His average is not yet 50. Not yet. But it seems like he should average infinity. His wicket brings puzzled looks, and you want to see the replay straight away, to make sure that something weird didn’t just happen.
There are no wild triggers. He isn’t clearing his front leg, letting his hands grope or slicing inside the ball. There will be no children copying his idiosyncrasies. There is one twirl of the bat, his feet going into a wide stance. He taps his bat between three and five times. And he bats.
He is programmed to bat.
You feel he would do it the exact same way if someone was throwing stones at his head from gully or the band Cannibal Corpse were playing at short leg.
In defense he has this almost boring characteristic of using the very middle of the bat, and watching the ball until it hits it in a freakishly earnest way. If the ball is short, he gets on top of it. If it is full, he moves positively towards it. The moment it leaves his bat, he looks for a single, as if his mind says, “home secure, must source food”.
Balls outside off stump have him into position so early that his biggest decision seems to be where he wants to hit it, not if. Often he doesn’t play at all, which consists of him moving across his stumps and hiding his bat behind his back. Watching the whole display from a bunker of his own design.
Then there are the guides. If there is a hole in the field, Williamson will put the ball there. He may not smash or slash it there, but he will guide it there and take whatever runs he needs. Modern cricket has decided that hole will be third man. Williamson will keep hitting the ball there until cricket has to make a decision.
If he thinks he needs to do something more than a guide, he hits through and turns his guide into a cut, or a back-foot punch. He’s in the right spot for all of them. It just depends on where his artificial batting consciousness thinks there is a better chance of the maximum amount of runs.
If the ball is full, from a position almost identical to his forward defence, he pushes through the line. The follow through is finishing as mid-off or cover is scrambling to stop the unerringly well-timed shot. If the ball is straight and full, it is punched back past the bowler. It’s not a sexy on drive, it’s a repeatable on drive. When too straight, it is turned, midwicket, backward square, wherever there is no one to stop it. All of it on autopilot.
Short balls at his body are pulled with a security that mocks other men who play the same shot. It’s not risky, or hurried, it’s just played hard to the boundary. Bouncing him seems like a complete waste of your energy levels.
Bowling to him seems like a complete waste of your energy levels.
Kane Williamson will complete his hundred at Lord’s on Saturday. If not, the only think that can stop him making a hundred at Lord’s would be a sudden zombie outbreak or Test cricket being smothered to death by a bag of T20 franchise cash.
At 24, he has an unbeaten 242 and eight other Test centuries. He should be on billboards. People should be drinking his soft drink. His face should be tattooed on tramp stamps the world over.
But he is the style-less assassin. An amalgam of all the best cricket technique. Too perfect and correct to be a rock star. He’s too appropriate for a rock star. He makes too many correct choices.

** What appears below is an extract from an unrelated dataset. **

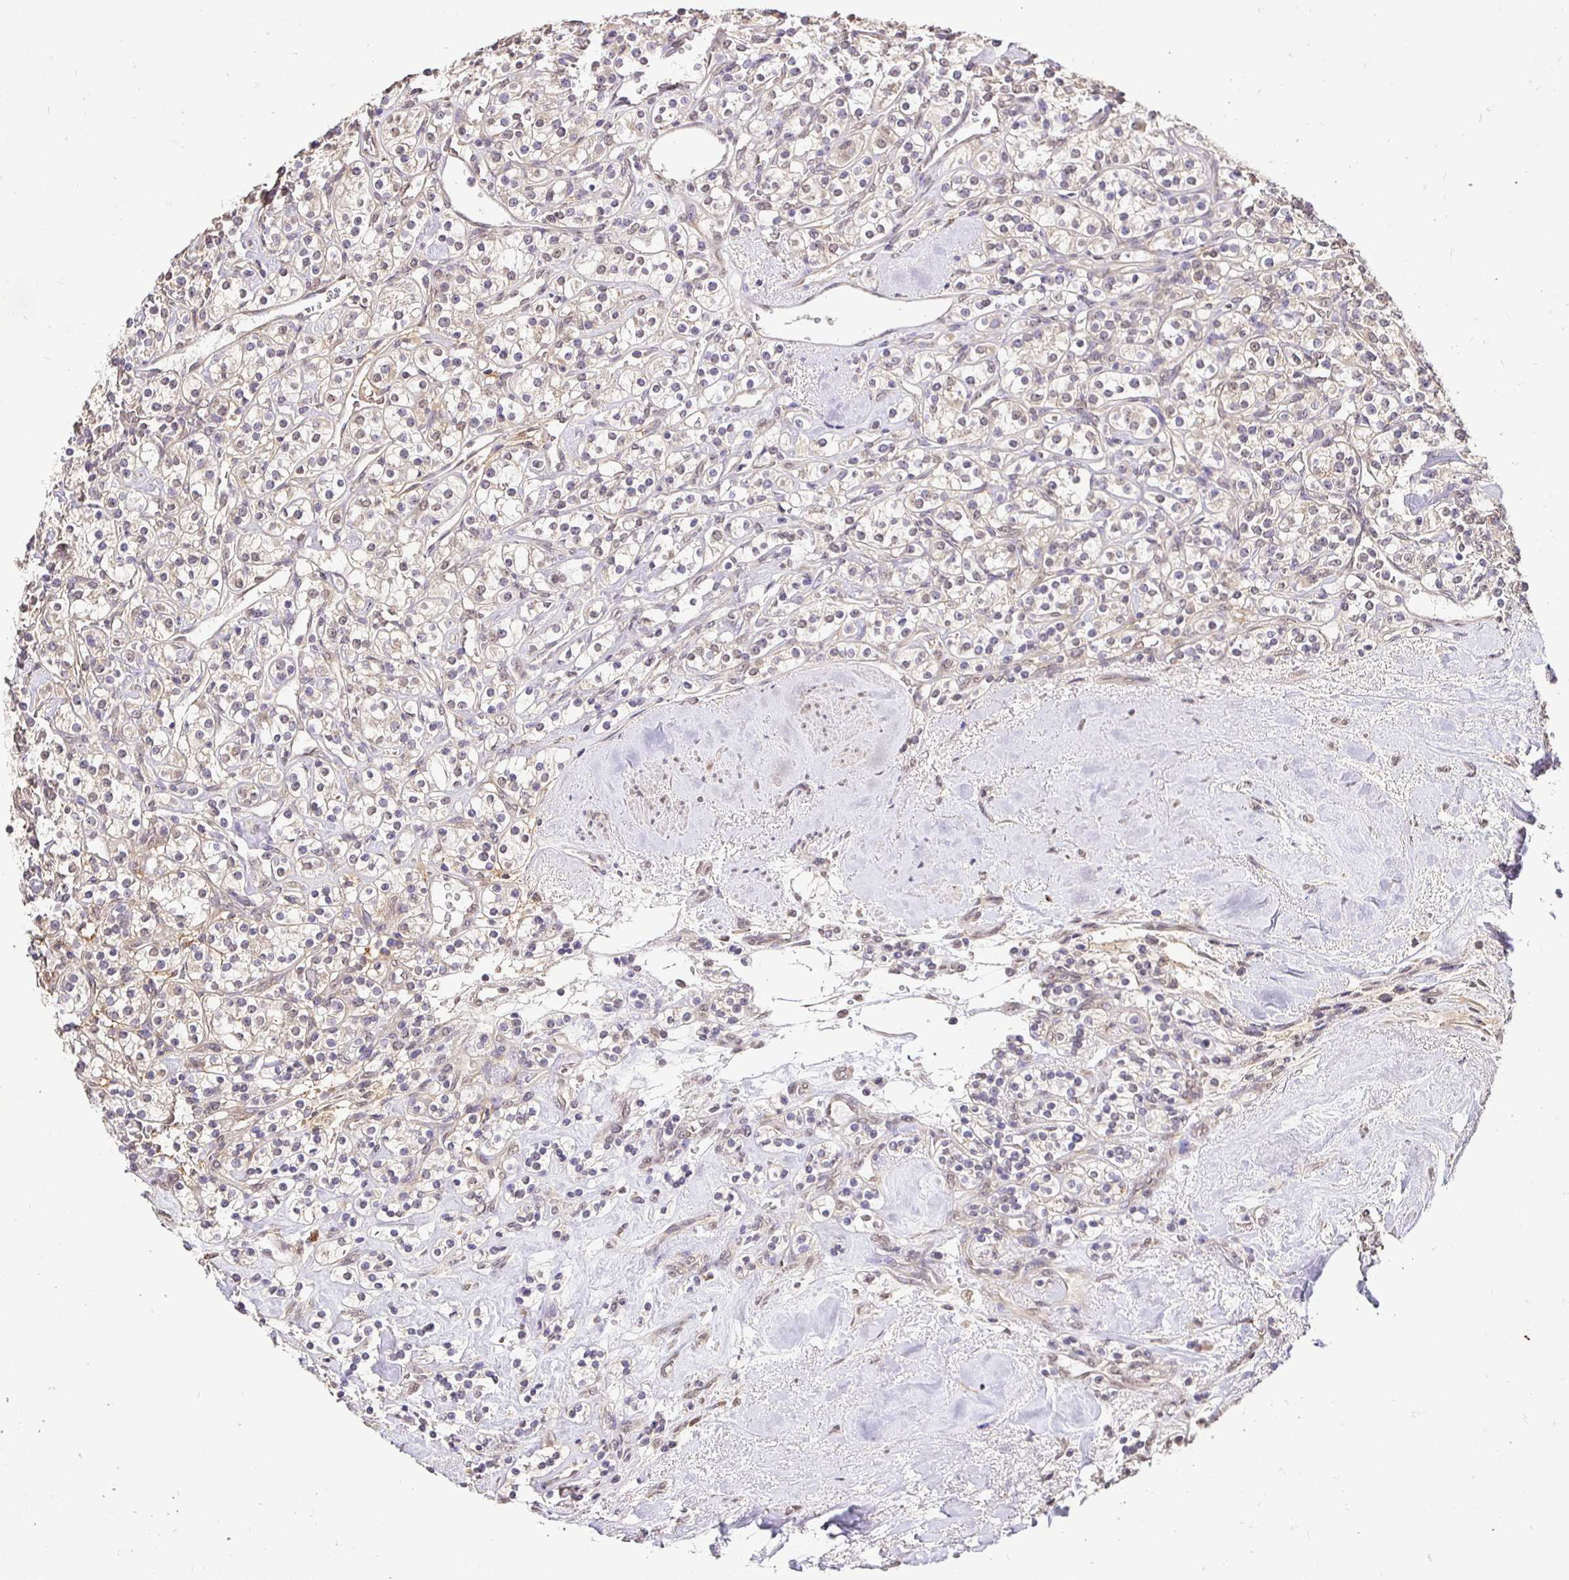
{"staining": {"intensity": "weak", "quantity": "25%-75%", "location": "cytoplasmic/membranous"}, "tissue": "renal cancer", "cell_type": "Tumor cells", "image_type": "cancer", "snomed": [{"axis": "morphology", "description": "Adenocarcinoma, NOS"}, {"axis": "topography", "description": "Kidney"}], "caption": "Immunohistochemical staining of human adenocarcinoma (renal) reveals low levels of weak cytoplasmic/membranous expression in approximately 25%-75% of tumor cells.", "gene": "RHEBL1", "patient": {"sex": "male", "age": 77}}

Cricket academy leaders the world over have been trying to birth Williamson in cricket test tubes. And here he is. He does it all, simply, without fuss or gimmick. A child could not imitate him any better than they could bring a textbook to life.
He doesn’t bring vengeance and pain with the bat, he brings the appropriate action. Then another appropriate action. Then hundreds more. All perfectly planned, brilliantly executed and almost joyless in their execution.
Williamson is a state of the art modern batting machine. An unbeatable cricket cyborg.